Nascida em Araraquara/SP, Liniker aliou trabalho duro e talento naquilo que se propôs a fazer. Atuou em um filme em que interpreta a si mesma, Bixa Travesty, em 2018, e depois em três séries de plataformas concorrentes entre 2018 e 2021: 3%, Manhãs de Setembro e Cara e Coragem. Foi sapecando prêmios que significavam, também, uma destruição de barreiras. A primeira travesti a ganhar um Grammy Latino (2022), e a primeira a receber convite para entregar a Academia Brasileira de Cultura, ocupando a cadeira que era de ninguém menos que Elza Soares. Uma conquista atrás da outra, non stop, e foram tantas as apresentações que a recepção a Caju, seu segundo álbum solo, passa a ser visto como algo não só esperado, como também merecido.

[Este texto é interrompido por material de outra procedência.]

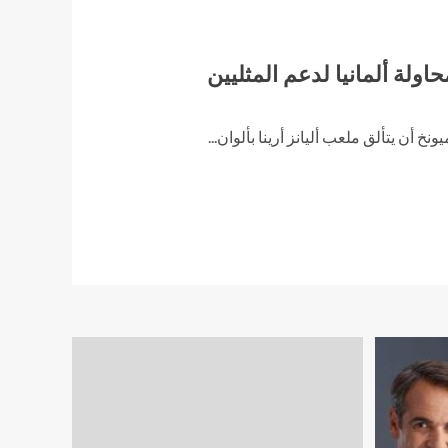
اولة ألمانيا لدعم المثليين
أن يتألق ملعب أليانز أرينا بألوان...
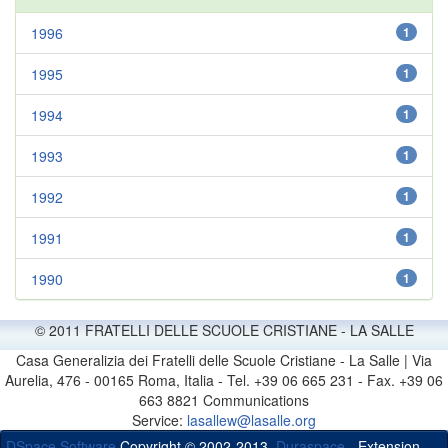
1996
1
1995
1
1994
1
1993
1
1992
1
1991
1
1990
1
© 2011 FRATELLI DELLE SCUOLE CRISTIANE - LA SALLE
Casa Generalizia dei Fratelli delle Scuole Cristiane - La Salle | Via
Aurelia, 476 - 00165 Roma, Italia - Tel. +39 06 665 231 - Fax. +39 06
663 8821 Communications
Service:
lasallew@lasalle.org
DSpace Software
Copyright © 2002-2013
Duraspace
- Extension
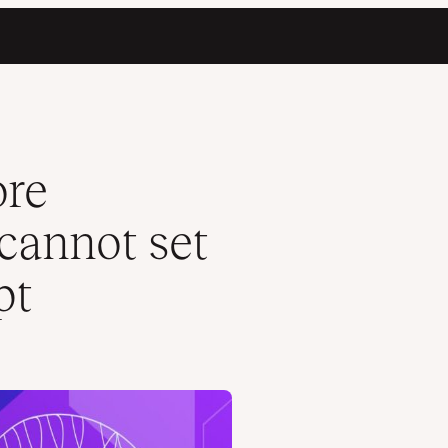
” in JavaScript
ore
cannot set
pt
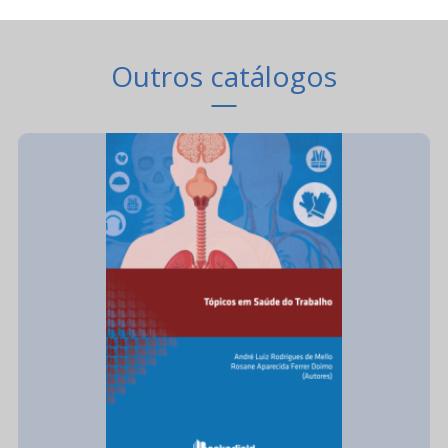
Outros catálogos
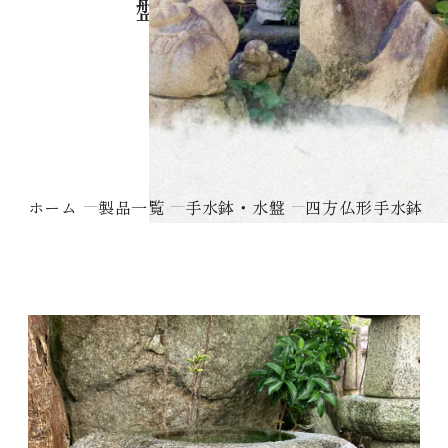
ホーム
製品一覧
手水鉢・水盤
四方仏形手水鉢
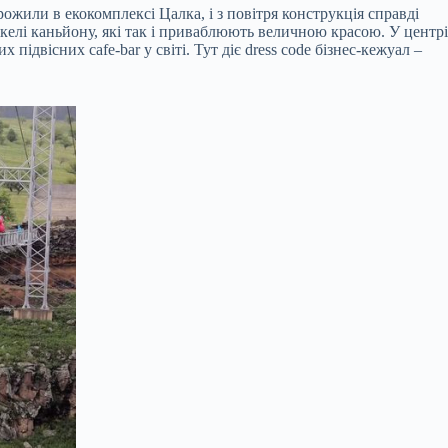
ожили в екокомплексі Цалка, і з повітря конструкція справді
скелі каньйону, які так і приваблюють величною красою. У центрі
двісних cafe-bar у світі. Тут діє dress code бізнес-кежуал –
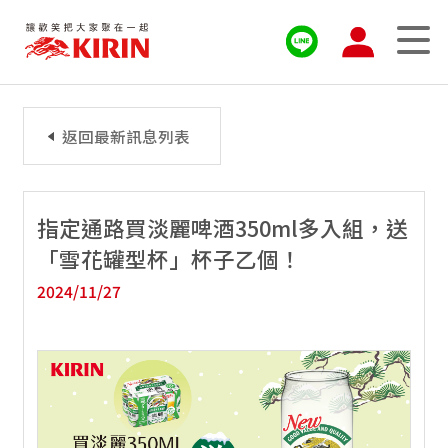
返回最新訊息列表
指定通路買淡麗啤酒350ml多入組，送
「雪花罐型杯」杯子乙個！
2024/11/27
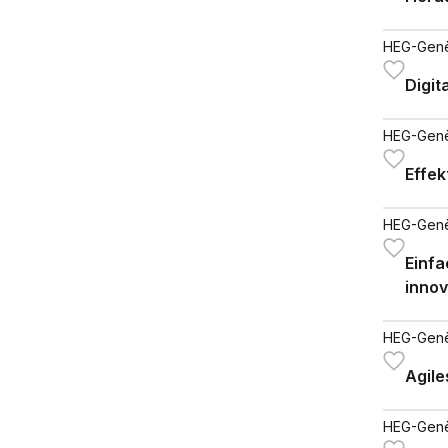
HEG-Gen
Digit
HEG-Gen
Effek
HEG-Gen
Einfa
innov
HEG-Gen
Agil
HEG-Gen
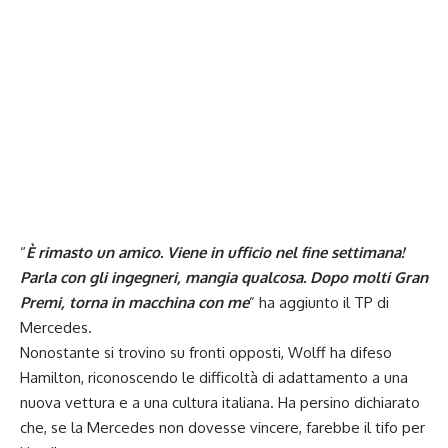
“
È rimasto un amico. Viene in ufficio nel fine settimana!
Parla con gli ingegneri, mangia qualcosa. Dopo molti Gran
Premi, torna in macchina con me
” ha aggiunto il TP di
Mercedes.
Nonostante si trovino su fronti opposti, Wolff ha difeso
Hamilton, riconoscendo le difficoltà di adattamento a una
nuova vettura e a una cultura italiana. Ha persino dichiarato
che, se la Mercedes non dovesse vincere, farebbe il tifo per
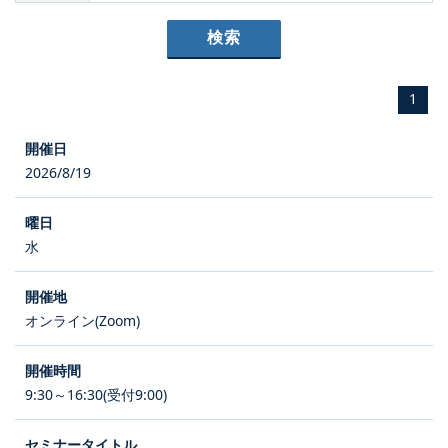
1
2026/8/19
水
オンライン(Zoom)
9:30～16:30(受付9:00)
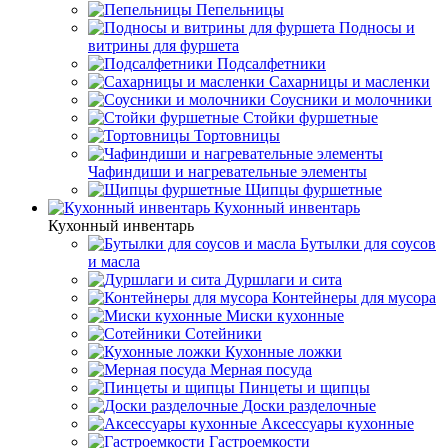
Пепельницы
Подносы и
витрины для фуршета
Подсалфетники
Сахарницы и масленки
Соусники и молочники
Стойки фуршетные
Тортовницы
Чафиндиши и нагревательные элементы
Щипцы фуршетные
Кухонный инвентарь
Кухонный инвентарь
Бутылки для соусов
и масла
Дуршлаги и сита
Контейнеры для мусора
Миски кухонные
Сотейники
Кухонные ложки
Мерная посуда
Пинцеты и щипцы
Доски разделочные
Аксессуары кухонные
Гастроемкости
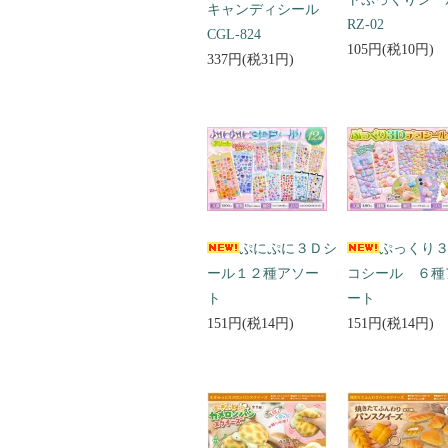
キャンディシール
RZ-02
CGL-824
105円(税10円)
337円(税31円)
ぷにぷに３Ｄシ
ぷっくり
ール１２種アソー
コシール ６種
ト
ート
151円(税14円)
151円(税14円)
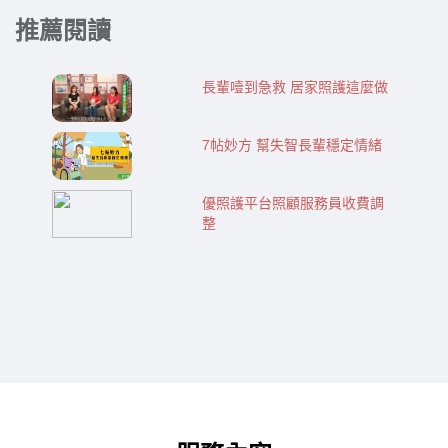
推薦閱讀
長輩噎到急救 居家照護這麼做
7帖妙方 幫失智長輩穩定情緒
優照護平台照顧服務員收費調
整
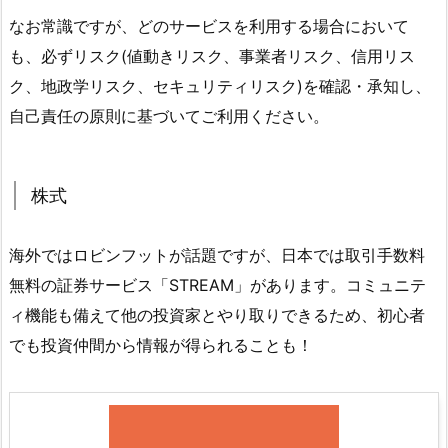
なお常識ですが、どのサービスを利用する場合において
も、必ずリスク(値動きリスク、事業者リスク、信用リス
ク、地政学リスク、セキュリティリスク)を確認・承知し、
自己責任の原則に基づいてご利用ください。
株式
海外ではロビンフットが話題ですが、日本では取引手数料
無料の証券サービス「STREAM」があります。コミュニテ
ィ機能も備えて他の投資家とやり取りできるため、初心者
でも投資仲間から情報が得られることも！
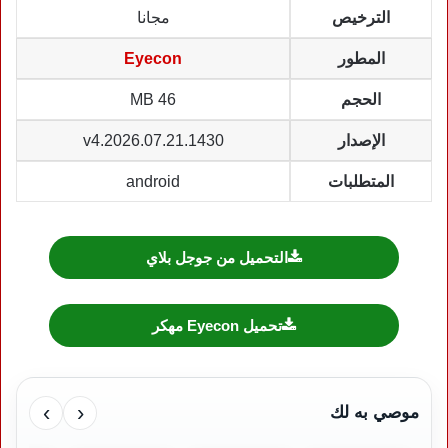
الترخيص
مجانا
المطور
Eyecon
الحجم
46 MB
الإصدار
v4.2026.07.21.1430
المتطلبات
android
التحميل من جوجل بلاي
تحميل Eyecon مهكر
›
‹
موصي به لك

Não bastasse o corre pregresso, a obra tem outra sacada importante, que não pode passar despercebida: a autenticidade nas letras. Em especial na faixa-título (a mais ouvida até agora), a artista se abre de uma forma a apresentar a pessoa real que existe por trás da celebridade. Apela por valores comuns. Quem vai “buscá-la no aeroporto” ou “esperá-la quando chegar em casa”, em versos de busca pelo amor simples que todos tanto almejam, não importa como seja sua vida, qual sua classe social ou sua profissão. E o público ama essa conexão. Ajuda, mais uma vez, a concluir a demolição de preconceitos antiquados de que pessoas trans não têm os mesmos quereres de todos, no que diz respeito à tranquilidade, à estabilidade e aos relacionamentos.
Liniker sempre foi um míssil de transformação social. Na imagem, no corre e na música. Desconstrói na existência. E em Caju, não é diferente. Ao apresentar-se de forma tão pessoal e aberta em sua música, faz com que as pessoas se abram, baixem a guarda sem mesmo saber que o estão fazendo. É esse o grande segredo da recepção do novo álbum. Nada surpreendente.